The professor says that his love for natural food and habit of growing his own produce has been his lifestyle since his childhood. “My family lived along the edges of Thekkady wildlife sanctuary. My grandfather and father always grew vegetables at home, and I grew up doing the same.,” Deepak says.
In 2014, the professor moved to Hyderabad to work at IIT and initially lived in an apartment. Soon he found a bigger house for himself and removed all the concrete pavement and flooring around his home to grow vegetables.
“It also helps the water percolate inside the ground. There was no water logging in my house during the floods and heavy rains. All the water seeped underground,” he adds.
Taking a cue from the professor, many of his students and his colleagues have started growing vegetables at home.
Sumana Som is one such PhD student that took inspiration from her guide.
“I know Deepak for the past four years and his love for farming. After showing interest in growing vegetables, the mentor shared saplings of okra, brinjals and betel leaf,” says Sumana.

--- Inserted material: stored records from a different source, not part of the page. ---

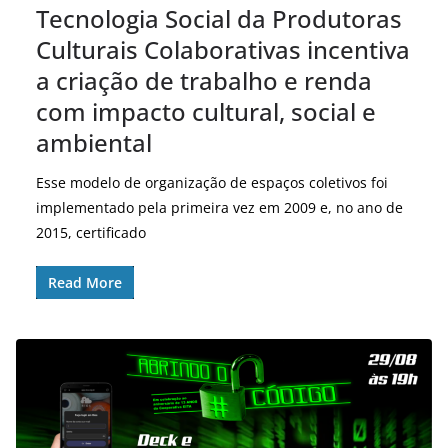
Tecnologia Social da Produtoras
Culturais Colaborativas incentiva
a criação de trabalho e renda
com impacto cultural, social e
ambiental
Esse modelo de organização de espaços coletivos foi
implementado pela primeira vez em 2009 e, no ano de
2015, certificado
Read More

The student adds that Deepak advised her to start small and she gave it a thought before deciding to go for it. “My husband is interested in growing flowers, and now we both have a mixed plantation that looks beautiful in our house,” Sumana adds.
“People feel that nothing grows on the terrace. But when the students and colleagues visit the house, they get surprised to see 50 cabbages. I distribute the surplus harvest among staff and students. That is how they get inspired to grow vegetables,” Deepak adds.